Selected passage -
______
This trio of businesses considers lab-grown leather a “more sustainable and ethical future for the luxury materials industry”, according to a press release from VML, by avoiding the animal death, deforestation, and chemicals involved in traditional leather manufacturing processes.

They hope the T. rex leather in particular will offer the “natural durability, repairability, and the tactility expected in high-end leather goods.”

Biotech Startups' Promise 'T. Rex Leather'

From fearsome predator to fabulous accessory. (VML)

But in their announcement – which is all we have to go off, at present – the companies also claim the new material will be “engineered using T. rex DNA”, which scientists have yet to extract from any dinosaur fossil.

Even within the most well-preserved specimens, DNA doesn’t seem to survive much more than a million years or so before it becomes too fragmented and degraded to be sequenced.
______
Available data -
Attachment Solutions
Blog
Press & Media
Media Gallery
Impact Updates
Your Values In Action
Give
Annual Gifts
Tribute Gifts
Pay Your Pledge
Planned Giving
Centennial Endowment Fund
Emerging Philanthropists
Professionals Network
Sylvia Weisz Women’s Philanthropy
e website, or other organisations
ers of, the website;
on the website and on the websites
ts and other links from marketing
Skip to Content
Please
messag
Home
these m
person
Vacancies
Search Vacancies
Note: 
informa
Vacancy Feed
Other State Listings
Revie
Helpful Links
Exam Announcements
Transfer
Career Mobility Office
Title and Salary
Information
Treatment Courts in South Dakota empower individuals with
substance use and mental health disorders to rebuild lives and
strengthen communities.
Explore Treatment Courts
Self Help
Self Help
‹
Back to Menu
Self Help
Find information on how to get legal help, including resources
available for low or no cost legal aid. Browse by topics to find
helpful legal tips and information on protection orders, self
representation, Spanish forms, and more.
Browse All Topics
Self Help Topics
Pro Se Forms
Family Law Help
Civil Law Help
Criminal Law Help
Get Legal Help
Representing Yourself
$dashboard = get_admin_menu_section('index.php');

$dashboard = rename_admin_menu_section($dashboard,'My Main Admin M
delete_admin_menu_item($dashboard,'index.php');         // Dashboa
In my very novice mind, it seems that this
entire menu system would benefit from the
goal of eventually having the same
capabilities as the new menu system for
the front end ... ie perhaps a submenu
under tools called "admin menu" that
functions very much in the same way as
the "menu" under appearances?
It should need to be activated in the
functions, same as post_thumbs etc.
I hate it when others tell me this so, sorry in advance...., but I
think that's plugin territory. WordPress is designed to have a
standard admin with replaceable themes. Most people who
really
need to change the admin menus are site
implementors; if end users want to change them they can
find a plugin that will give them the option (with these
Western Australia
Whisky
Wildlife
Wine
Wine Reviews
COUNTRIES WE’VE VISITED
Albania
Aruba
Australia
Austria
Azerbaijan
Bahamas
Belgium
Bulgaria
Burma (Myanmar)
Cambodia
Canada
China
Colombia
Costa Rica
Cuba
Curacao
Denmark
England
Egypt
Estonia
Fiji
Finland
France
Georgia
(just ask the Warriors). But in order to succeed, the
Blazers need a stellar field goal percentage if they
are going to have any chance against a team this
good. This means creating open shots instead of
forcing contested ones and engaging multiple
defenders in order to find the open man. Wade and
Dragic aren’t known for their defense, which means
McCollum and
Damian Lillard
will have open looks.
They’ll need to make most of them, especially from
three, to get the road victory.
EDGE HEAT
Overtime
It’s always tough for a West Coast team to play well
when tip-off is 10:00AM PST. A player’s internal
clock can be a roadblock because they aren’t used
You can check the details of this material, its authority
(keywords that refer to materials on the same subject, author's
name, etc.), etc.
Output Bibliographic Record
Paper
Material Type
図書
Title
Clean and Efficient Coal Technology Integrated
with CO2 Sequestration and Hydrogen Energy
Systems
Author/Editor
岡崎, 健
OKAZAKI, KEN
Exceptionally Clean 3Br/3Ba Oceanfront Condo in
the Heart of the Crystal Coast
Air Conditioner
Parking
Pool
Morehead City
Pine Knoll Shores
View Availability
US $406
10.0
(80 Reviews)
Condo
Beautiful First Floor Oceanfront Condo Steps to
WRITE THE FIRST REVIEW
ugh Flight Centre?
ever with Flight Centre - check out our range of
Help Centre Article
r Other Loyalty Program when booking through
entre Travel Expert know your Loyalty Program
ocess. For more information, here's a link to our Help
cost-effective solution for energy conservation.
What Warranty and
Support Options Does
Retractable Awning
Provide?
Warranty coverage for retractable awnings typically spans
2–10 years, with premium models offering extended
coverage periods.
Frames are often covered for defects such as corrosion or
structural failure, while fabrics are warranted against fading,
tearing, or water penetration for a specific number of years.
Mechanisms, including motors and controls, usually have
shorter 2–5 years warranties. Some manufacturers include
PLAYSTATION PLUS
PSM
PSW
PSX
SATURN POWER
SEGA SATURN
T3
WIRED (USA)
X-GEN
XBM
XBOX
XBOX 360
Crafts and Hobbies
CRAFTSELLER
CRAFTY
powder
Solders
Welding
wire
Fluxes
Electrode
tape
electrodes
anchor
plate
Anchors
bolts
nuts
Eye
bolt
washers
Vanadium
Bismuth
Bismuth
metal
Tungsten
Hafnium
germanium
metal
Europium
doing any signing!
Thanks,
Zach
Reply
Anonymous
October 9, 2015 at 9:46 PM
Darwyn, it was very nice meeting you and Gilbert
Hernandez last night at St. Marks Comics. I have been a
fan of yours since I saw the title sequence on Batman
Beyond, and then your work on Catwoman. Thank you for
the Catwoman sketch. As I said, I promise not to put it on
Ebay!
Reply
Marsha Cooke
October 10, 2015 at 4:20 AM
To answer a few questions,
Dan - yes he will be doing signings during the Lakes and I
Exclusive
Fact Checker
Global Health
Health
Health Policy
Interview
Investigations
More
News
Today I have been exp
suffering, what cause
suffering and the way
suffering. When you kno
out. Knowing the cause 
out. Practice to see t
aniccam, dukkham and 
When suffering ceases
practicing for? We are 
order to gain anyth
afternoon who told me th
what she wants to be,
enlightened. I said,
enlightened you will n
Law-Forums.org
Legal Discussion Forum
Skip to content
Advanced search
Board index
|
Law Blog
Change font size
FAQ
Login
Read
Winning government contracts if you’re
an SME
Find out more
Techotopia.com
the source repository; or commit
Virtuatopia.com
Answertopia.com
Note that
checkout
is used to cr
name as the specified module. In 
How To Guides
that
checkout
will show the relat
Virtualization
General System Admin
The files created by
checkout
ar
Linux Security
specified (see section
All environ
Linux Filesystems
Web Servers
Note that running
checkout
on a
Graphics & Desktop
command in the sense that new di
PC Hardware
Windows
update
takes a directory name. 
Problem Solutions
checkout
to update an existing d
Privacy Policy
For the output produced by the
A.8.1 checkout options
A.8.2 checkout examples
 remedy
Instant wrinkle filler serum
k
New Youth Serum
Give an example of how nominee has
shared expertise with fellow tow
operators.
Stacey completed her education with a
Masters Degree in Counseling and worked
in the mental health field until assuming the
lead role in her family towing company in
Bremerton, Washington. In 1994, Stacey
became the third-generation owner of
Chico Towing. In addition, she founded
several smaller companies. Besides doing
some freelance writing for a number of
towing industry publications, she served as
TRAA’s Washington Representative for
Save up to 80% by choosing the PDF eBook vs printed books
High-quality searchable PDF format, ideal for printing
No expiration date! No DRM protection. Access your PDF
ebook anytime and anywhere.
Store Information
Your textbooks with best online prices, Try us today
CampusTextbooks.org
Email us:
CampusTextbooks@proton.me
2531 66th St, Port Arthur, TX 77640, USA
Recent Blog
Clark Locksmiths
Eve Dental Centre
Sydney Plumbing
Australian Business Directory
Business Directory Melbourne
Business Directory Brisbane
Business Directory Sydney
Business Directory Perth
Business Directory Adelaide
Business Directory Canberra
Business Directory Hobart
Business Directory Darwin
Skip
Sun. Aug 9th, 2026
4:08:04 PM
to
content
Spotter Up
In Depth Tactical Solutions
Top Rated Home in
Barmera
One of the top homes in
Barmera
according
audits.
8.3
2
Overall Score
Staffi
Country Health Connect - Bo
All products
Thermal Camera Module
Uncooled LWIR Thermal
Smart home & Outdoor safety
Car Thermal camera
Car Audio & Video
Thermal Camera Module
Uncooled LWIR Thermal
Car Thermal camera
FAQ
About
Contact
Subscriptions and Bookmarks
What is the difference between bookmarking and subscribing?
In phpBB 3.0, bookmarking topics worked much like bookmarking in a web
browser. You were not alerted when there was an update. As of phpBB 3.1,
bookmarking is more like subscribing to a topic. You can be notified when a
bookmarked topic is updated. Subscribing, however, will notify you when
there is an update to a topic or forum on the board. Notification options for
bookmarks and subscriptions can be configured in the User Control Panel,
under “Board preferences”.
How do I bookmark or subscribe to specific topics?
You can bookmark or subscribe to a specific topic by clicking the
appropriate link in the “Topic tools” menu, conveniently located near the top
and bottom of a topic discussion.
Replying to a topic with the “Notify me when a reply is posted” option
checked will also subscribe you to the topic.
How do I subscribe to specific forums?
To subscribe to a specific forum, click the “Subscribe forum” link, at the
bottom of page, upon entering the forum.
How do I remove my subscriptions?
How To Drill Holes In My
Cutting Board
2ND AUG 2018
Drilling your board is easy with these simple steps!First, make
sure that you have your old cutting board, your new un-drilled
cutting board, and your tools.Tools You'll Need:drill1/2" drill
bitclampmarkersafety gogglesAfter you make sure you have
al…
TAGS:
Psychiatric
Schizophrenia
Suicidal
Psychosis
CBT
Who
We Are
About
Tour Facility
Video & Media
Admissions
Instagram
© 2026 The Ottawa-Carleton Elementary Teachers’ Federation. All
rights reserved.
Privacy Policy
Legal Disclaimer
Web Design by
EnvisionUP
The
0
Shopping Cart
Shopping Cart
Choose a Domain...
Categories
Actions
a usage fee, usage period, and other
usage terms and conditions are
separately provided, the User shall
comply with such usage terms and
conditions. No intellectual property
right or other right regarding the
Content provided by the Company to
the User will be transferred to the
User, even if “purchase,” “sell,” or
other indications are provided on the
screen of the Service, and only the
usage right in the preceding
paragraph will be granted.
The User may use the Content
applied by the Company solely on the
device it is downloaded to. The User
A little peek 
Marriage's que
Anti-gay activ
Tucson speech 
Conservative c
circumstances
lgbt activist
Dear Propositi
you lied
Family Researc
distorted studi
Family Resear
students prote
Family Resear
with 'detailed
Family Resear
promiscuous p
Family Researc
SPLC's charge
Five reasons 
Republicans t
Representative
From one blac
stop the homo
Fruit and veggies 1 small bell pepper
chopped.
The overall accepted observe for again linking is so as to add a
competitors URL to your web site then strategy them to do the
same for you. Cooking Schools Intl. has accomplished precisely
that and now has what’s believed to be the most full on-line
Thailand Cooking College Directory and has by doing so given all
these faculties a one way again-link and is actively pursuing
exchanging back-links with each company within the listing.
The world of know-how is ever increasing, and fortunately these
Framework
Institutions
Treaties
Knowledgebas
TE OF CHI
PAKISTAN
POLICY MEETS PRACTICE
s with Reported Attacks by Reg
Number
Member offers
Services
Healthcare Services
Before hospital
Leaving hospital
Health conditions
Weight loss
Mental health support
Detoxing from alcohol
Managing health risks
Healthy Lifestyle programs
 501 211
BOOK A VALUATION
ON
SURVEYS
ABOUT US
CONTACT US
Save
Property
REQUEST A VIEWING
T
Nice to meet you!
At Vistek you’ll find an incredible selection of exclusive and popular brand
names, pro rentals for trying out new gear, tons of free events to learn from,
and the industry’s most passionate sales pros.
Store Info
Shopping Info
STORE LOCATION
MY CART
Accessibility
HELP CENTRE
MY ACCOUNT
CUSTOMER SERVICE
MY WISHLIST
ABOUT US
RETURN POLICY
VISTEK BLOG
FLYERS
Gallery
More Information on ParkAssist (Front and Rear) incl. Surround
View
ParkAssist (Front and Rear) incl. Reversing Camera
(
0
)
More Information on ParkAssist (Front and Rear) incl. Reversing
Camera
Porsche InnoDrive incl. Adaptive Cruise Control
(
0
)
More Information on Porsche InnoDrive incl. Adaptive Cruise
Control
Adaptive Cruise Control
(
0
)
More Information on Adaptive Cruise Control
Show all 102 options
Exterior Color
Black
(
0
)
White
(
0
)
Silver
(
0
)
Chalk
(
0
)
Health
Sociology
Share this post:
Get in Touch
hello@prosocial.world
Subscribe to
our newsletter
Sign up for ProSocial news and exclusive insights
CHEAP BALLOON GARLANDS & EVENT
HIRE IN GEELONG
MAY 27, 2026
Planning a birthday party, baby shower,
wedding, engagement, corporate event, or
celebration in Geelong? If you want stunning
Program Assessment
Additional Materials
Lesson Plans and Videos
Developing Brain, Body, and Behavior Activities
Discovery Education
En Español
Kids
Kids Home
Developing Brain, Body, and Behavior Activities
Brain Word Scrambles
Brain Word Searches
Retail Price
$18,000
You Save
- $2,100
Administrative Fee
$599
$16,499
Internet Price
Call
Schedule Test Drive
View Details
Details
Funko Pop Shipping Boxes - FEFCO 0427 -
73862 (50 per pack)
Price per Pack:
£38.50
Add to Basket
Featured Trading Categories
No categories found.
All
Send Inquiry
______
Exercise tasks -
1) In the T. rex leather passage, about how long does DNA seem to survive, even in well-preserved specimens, before it becomes too fragmented and degraded to sequence?
2) Please continue the T. rex leather passage after its final sentence.

Results in order -
1) Not much more than a million years or so.

2)
The oldest DNA fragments on record, extracted from Siberian mammoth molars, are around 1.6 million years old. T. rex went extinct 66 million years ago, so there’s no hope of ever recovering its DNA.

What the team will actually refer to as a blueprint for this lab-grown leather is fossilized T. rex collagen, and even that has a questionable grounding.

Collagen, the most abundant protein in vertebrate bodies, is an important component of all leather, bundled into fibers that give the material its defining features.

Type 1 collagen is found throughout vertebrate bodies, from the skin surface to the living core of bone. Soft tissues like these rarely survive the ravages of decomposition and are rare in fossils.

A 2007 study claimed to have sequenced seven short peptide fragments of type 1 collagen from a T. rex fossil. However, skeptics later argued the authors mistakenly sequenced ostrich and alligator collagen lurking in the equipment. Over the years, other studies have raised similar concerns about contamination when analyzing T. rex specimens.

Nonetheless, it may indeed be possible – albeit unlikely – for type 1 collagen from a T. rex to survive. Some recent evidence suggests that traces of collagen can survive in some fossils for almost 200 million years.

If the team have got their hands on bona-fide T. rex collagen, they face further challenges in turning that into a legitimate Cretaceous product.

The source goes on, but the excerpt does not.